What you are asked to do
Scan the records below. Copy every line in which the word "items" appears.

Data records

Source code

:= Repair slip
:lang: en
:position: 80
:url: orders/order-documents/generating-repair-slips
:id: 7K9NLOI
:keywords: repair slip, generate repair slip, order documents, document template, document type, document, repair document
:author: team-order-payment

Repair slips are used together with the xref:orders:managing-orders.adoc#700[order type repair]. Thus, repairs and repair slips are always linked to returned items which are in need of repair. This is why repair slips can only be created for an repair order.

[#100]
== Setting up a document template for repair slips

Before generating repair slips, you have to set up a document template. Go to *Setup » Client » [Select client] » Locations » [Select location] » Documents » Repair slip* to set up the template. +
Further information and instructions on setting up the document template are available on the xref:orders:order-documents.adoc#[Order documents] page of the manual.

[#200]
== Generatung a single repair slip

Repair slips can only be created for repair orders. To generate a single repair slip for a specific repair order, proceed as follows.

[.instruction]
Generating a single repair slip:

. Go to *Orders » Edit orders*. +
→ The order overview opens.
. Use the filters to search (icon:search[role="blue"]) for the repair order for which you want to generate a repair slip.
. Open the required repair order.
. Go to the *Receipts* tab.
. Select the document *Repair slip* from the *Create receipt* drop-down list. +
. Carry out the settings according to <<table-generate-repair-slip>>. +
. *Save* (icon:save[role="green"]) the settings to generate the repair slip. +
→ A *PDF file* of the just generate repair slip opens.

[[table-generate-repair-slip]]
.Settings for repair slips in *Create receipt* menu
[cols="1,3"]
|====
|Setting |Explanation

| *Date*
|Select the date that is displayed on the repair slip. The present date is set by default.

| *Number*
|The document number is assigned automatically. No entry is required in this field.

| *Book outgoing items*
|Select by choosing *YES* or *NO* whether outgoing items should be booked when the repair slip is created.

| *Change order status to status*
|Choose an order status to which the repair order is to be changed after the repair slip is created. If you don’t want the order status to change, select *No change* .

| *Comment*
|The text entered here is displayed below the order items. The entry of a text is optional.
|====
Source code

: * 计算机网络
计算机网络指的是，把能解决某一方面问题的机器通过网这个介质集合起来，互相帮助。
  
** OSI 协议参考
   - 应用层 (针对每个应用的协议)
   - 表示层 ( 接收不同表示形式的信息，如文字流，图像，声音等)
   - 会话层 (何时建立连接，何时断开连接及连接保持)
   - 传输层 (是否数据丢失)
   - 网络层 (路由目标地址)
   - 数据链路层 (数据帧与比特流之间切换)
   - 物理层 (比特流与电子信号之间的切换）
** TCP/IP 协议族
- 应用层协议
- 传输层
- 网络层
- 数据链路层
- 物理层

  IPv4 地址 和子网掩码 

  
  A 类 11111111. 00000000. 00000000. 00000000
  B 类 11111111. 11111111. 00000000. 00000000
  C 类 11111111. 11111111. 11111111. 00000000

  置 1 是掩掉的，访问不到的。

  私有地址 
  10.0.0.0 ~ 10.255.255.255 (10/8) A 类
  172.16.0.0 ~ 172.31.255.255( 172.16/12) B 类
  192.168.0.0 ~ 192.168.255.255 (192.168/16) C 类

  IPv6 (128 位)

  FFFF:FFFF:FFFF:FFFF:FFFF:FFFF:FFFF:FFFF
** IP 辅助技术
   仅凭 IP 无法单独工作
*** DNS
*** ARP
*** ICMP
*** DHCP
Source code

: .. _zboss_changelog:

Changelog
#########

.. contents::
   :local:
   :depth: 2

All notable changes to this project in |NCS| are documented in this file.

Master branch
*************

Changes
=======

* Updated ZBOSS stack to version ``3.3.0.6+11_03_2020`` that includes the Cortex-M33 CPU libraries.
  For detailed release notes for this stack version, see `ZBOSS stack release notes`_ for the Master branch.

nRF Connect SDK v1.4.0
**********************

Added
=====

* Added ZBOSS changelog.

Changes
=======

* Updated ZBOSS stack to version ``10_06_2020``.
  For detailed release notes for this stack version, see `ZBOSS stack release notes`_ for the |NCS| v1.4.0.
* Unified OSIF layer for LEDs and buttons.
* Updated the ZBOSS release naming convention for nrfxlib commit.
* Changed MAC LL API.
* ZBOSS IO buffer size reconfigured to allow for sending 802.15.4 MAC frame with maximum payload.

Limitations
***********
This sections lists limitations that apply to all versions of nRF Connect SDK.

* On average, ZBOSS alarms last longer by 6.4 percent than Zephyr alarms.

Solution to the problem
Repair slips are used together with the xref:orders:managing-orders.adoc#700[order type repair]. Thus, repairs and repair slips are always linked to returned items which are in need of repair. This is why repair slips can only be created for an repair order.
| *Book outgoing items*
|Select by choosing *YES* or *NO* whether outgoing items should be booked when the repair slip is created.
|The text entered here is displayed below the order items. The entry of a text is optional.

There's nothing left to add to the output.